Allow me to give a few examples. The QJE paper of Botero et al. (2004) which reported negative impacts of labor laws on economic performance, was falsified by Kanbur and Ronconi (2016) who demonstrate that the impacts turn statistically insignificant after quite sensibly controlling for “enforcement.” Likewise, careful replication analyses by Howell, Baker, Glyn and Schmitt (2007), Baccaro and Rei (2007), and Vergeer and Kleinknecht (2012) jointly falsify a dozen high-profile econometric studies, published in peer-reviewed outlets, which all reported negative impacts of pro-worker regulation on unemployment in the OECD economies, including articles published by The Economic Journal. The published results were found to be robustly non-robust, with signs (+/‒) of impacts changing and their statistical significance invalidated in response to minor amendments in estimation procedures.

The fundamental flimsiness of approach and findings of this body of work stands in stark relief to its more than sweeping, and socially costly, public policy recommendations to abolish pro-worker labor regulation. The fact that all these papers came through the peer review process does suggest that the peers suffer from confirmation bias, defining “scientific excellence” as whatever is closest to their own scholarly beliefs and methods (D’Ippoliti 2018). Worse, deviating from good scientific practice, the top journals generally do not generally deem it necessary to publish failed replications as a corrigendum to the articles they did publish.
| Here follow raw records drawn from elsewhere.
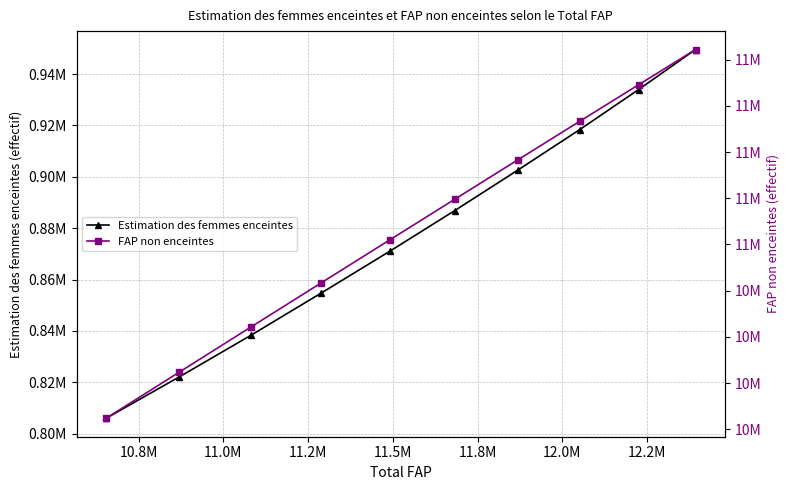

True or false: Estimation des femmes enceintes and FAP non enceintes intersect in this chart.

False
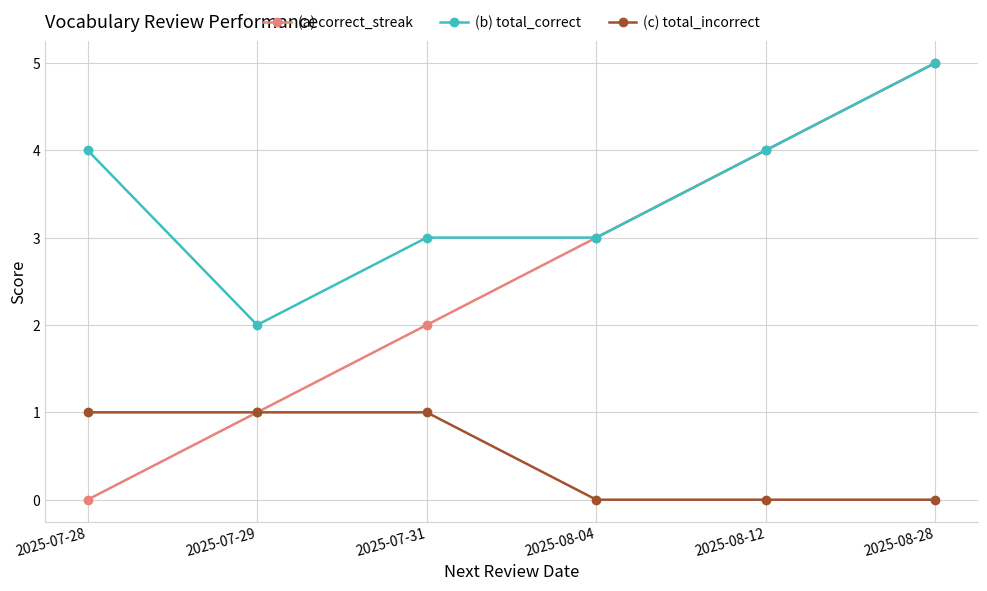

What position from the right is 2025-08-04?

3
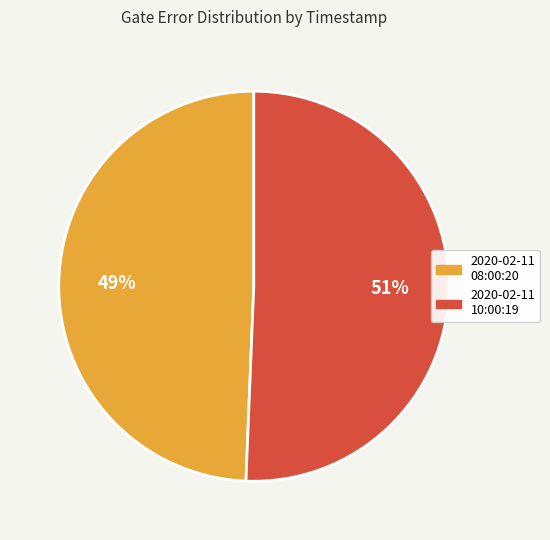

To the nearest percent, what is the average slice percentage?

50%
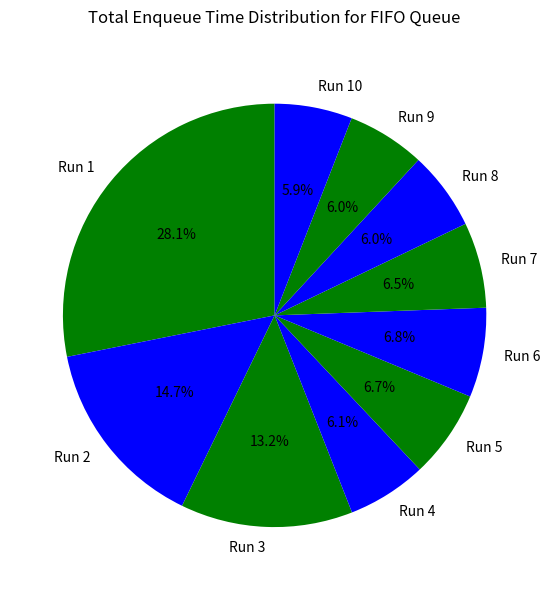

What portion of the pie excludes Run 3?

86.8%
Priors continue to overwhelm evidence and sound academic practice. We have to ask, as Thomas Ferguson and Robert Johnson (2018) write, “if something [is] not radically wrong with the structure of the discipline itself that conduced to the maintenance of a narrow belief system by imposing orthodoxies and throwing up barriers to better arguments and dissenting evidence.”

Let me close by restating what I would like the reader to take away from this paper which is that economics has to exercise considerable caution and humility in constructing and interpreting the empirical evidence and using it to back up public policy advice. As the example of Besley and Burgess (2004) illustrates, the social and economic damage caused by wrong-headed policy advice to millions of manufacturing workers can be substantial. I know of no credible evidence that suggests that pro-worker labor regulation systematically ends up hurting workers and that could possibly justify the waves of labor market deregulation around the globe (Storm and Capaldo 2018). This brings me full circle to Beatrice and Sidney Webb, the founders of the London School of Economics and Political Science, where Besley and Burgess work, who held the exact opposite view, arguing that “What is most urgently needed …. is an extension of the strong arm of the law on behalf of the oppressed workers in the sweated trades” (Webb and Webb 1902, p. xvii). The Webbs argued in favor of minimum wages, maximum working hours, and considerably strengthening the countervailing power of workers to end employers’ parasitism, and advocated bringing “democracy” to industry through unions and collective bargaining. So much for progress in economics.